A party seeking to impute income to a parent has no obligation to show that the parent would have obtained the job on the basis of which the income is to be imputed. Rather, the party opposing the request must show that he or she lacked the ability to find employment, or despite reasonable efforts, there was no opportunity for employment at the level requested.
Child support when unemployed – Physical or mental examinations.
In cases in which one party claims an inability to work because of physical or mental illness, the court may, on noticed motion, order that party to be examined by an expert to determine the truth of such assertions. When the mental or physical condition of a party is in controversy in the action, any party may obtain discovery by means of a mental or physical examination of that party. A mental examination may be performed only by a licensed physician, or by a licensed clinical psychologist who holds a doctoral degree in psychology and has had at least 5 years of postgraduate experience in the diagnosis of emotional and mental disorders.
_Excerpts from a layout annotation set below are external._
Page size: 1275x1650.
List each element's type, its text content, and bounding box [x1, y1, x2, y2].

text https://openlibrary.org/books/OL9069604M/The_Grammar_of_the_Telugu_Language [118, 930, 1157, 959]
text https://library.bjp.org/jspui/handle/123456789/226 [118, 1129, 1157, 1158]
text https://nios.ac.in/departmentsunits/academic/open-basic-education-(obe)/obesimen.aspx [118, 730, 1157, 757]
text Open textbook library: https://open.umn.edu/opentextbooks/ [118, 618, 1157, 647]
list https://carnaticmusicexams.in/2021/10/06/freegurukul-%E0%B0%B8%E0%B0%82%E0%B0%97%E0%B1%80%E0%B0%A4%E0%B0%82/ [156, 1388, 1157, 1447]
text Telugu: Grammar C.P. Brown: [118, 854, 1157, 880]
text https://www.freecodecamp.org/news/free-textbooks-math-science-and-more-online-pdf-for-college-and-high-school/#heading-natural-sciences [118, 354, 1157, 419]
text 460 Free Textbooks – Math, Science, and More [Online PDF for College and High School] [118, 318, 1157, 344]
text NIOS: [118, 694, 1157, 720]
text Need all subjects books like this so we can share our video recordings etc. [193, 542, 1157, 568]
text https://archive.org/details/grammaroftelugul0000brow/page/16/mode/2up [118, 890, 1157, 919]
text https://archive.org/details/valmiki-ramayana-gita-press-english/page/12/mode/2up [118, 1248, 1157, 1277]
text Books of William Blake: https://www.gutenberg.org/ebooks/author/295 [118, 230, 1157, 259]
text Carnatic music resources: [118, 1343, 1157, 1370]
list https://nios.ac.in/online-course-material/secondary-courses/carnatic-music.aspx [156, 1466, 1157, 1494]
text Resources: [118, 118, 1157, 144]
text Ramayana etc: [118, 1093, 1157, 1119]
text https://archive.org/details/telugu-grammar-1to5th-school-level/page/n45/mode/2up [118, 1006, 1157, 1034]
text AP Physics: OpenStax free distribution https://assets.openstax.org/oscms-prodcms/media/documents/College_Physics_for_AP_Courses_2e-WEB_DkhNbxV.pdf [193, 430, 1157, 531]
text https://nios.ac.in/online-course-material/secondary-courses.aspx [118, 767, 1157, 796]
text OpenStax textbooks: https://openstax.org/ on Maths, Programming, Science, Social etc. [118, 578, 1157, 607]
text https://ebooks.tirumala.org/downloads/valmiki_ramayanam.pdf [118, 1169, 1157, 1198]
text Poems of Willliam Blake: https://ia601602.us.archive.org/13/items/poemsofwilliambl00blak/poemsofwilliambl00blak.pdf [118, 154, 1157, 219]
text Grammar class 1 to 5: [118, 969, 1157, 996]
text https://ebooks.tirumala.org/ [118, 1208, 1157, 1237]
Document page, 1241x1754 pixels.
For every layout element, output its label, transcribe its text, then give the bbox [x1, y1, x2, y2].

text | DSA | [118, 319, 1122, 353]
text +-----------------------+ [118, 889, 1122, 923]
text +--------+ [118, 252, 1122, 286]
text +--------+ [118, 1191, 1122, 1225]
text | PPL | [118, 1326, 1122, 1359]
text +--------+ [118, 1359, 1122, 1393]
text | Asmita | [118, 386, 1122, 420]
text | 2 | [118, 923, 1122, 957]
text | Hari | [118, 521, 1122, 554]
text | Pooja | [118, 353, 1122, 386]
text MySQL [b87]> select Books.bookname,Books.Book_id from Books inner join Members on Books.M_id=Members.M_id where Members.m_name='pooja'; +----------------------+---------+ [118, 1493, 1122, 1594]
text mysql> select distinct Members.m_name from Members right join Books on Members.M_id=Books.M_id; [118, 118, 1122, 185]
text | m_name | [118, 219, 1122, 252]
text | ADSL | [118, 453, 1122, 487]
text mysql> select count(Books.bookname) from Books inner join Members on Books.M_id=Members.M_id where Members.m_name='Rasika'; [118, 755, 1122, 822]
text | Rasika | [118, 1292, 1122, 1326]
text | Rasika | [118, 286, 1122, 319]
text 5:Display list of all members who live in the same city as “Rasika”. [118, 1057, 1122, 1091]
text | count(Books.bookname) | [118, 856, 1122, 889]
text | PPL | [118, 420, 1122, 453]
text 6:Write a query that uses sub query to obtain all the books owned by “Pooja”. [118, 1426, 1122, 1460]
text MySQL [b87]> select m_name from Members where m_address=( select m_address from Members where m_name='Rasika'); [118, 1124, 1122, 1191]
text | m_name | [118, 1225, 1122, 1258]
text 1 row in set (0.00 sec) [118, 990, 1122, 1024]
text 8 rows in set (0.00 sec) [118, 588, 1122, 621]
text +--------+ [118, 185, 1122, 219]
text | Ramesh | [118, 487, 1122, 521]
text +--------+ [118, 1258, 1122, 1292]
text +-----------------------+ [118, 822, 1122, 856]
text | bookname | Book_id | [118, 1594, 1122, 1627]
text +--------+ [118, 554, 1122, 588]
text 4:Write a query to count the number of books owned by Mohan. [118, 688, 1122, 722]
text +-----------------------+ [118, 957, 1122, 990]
Child support when unemployed – Incarcerated Parents
An incarcerated parent is subject to the same earning capacity test as any other parent. Thus, the court may not impute income to an incarcerated parent unless he or she has both the ability and opportunity to earn income while incarcerated. A court may not impute income to an incarcerated parent based on the fact that he or she worked before incarceration and will likely return to work on release. Similarly, a court may not impute minimum wage to an incarcerated parent unless the evidence shows that he or she can earn minimum wage while incarcerated.
Under Family Code 4007.5 (a) absent certain exceptions, every money judgment or order for support of a child shall be suspended, by operation of law, for any period exceeding 90 consecutive days in which the person ordered to pay support is incarcerated or involuntarily institutionalized. The child support obligation resumes on the first day of the first full month after the release of the person owing support in the amount previously ordered.
Child support when unemployed – Deliberate Efforts to Conceal Income
A parent’s gross income as stated under penalty of perjury on his or her income tax return is presumptively correct for purposes of the calculation of child support. However, the presumption of correctness is rebuttable, and evidence can be introduced to demonstrate that the information on the tax returns is incorrect. Thus, a parent may prove that the other parent has either failed to report or underreported income on his or her tax returnIf the court finds that the reported income is inaccurate, it can either (1) include the unreported income in annual gross income, or (2) find that there are special circumstances under Family Code 4057 and deviate from the guideline calculation.
Child support when unemployed – Voluntary Change to Lower-Paid or No Employment
Courts may impute income to a parent who voluntarily changes his or her employment to a lower-paying job or to attend school. In the case of Marriage of Ilas, for example, the support obligor quit his job to enter medical school. The trial court stated that child and spousal support constitute a priority expense that must be paid first before other expenses, and that the payer “did not have the right to divest himself of his earning ability at the expense of Mrs. Ilas and his two minor children.”
Similarly, when a support obligor quits a job to start his or her own business, a court has the discretion to impute income at a level consistent with the obligor’s previous employment income.
One appellate court has held that, on remand, a lower court may consider whether to impute income to a former spouse who relocated to an area of the state with lower-paying jobs.
A parent’s motivation when he or she changes jobs may be relevant to a court’s decision about whether to impute income.